Reproduce the entries below, starting with their first line and ending with the line that contains "we’re approaching ministry", including that line.
::::::::
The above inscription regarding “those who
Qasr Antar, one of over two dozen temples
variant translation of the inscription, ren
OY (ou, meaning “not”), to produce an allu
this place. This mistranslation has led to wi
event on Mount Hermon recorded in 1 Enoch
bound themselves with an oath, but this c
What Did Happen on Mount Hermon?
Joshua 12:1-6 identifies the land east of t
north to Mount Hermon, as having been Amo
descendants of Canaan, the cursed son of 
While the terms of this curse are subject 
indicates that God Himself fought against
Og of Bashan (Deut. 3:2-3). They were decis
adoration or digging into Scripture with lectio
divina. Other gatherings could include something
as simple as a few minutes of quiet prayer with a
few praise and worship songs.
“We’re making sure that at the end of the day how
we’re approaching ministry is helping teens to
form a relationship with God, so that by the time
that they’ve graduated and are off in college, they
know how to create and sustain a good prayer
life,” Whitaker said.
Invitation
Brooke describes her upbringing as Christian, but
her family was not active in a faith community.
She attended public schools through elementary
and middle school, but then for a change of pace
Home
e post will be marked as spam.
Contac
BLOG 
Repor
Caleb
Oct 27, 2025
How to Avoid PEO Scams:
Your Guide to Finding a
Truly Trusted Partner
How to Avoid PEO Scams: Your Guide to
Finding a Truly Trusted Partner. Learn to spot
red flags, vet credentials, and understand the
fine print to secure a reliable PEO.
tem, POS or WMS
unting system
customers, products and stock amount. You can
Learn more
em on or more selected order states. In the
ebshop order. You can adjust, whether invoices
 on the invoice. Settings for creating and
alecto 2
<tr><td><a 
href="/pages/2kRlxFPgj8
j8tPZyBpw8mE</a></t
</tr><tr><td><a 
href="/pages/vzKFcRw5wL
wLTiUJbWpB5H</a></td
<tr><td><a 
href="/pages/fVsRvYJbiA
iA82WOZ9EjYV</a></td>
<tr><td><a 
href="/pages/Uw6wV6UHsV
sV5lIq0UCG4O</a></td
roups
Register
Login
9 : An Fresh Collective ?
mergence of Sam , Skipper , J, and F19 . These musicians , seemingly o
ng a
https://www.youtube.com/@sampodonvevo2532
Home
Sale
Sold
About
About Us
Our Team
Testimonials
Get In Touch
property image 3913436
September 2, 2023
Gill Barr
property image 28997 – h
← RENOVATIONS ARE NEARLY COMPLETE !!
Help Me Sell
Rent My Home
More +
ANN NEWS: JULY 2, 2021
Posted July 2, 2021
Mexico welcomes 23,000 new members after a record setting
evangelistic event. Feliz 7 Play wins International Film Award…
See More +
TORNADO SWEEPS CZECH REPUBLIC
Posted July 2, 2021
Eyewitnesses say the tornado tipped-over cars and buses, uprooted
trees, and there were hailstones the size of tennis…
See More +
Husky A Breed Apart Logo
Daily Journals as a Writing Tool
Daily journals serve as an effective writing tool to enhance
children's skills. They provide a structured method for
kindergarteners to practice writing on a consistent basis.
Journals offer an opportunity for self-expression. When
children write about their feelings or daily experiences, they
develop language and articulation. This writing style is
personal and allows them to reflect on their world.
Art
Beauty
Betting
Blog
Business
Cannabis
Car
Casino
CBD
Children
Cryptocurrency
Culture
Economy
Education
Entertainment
::::::::
Written reply:
The above inscription regarding “those who
Qasr Antar, one of over two dozen temples
variant translation of the inscription, ren
OY (ou, meaning “not”), to produce an allu
this place. This mistranslation has led to wi
event on Mount Hermon recorded in 1 Enoch
bound themselves with an oath, but this c
What Did Happen on Mount Hermon?
Joshua 12:1-6 identifies the land east of t
north to Mount Hermon, as having been Amo
descendants of Canaan, the cursed son of 
While the terms of this curse are subject 
indicates that God Himself fought against
Og of Bashan (Deut. 3:2-3). They were decis
adoration or digging into Scripture with lectio
divina. Other gatherings could include something
as simple as a few minutes of quiet prayer with a
few praise and worship songs.
“We’re making sure that at the end of the day how
we’re approaching ministry is helping teens to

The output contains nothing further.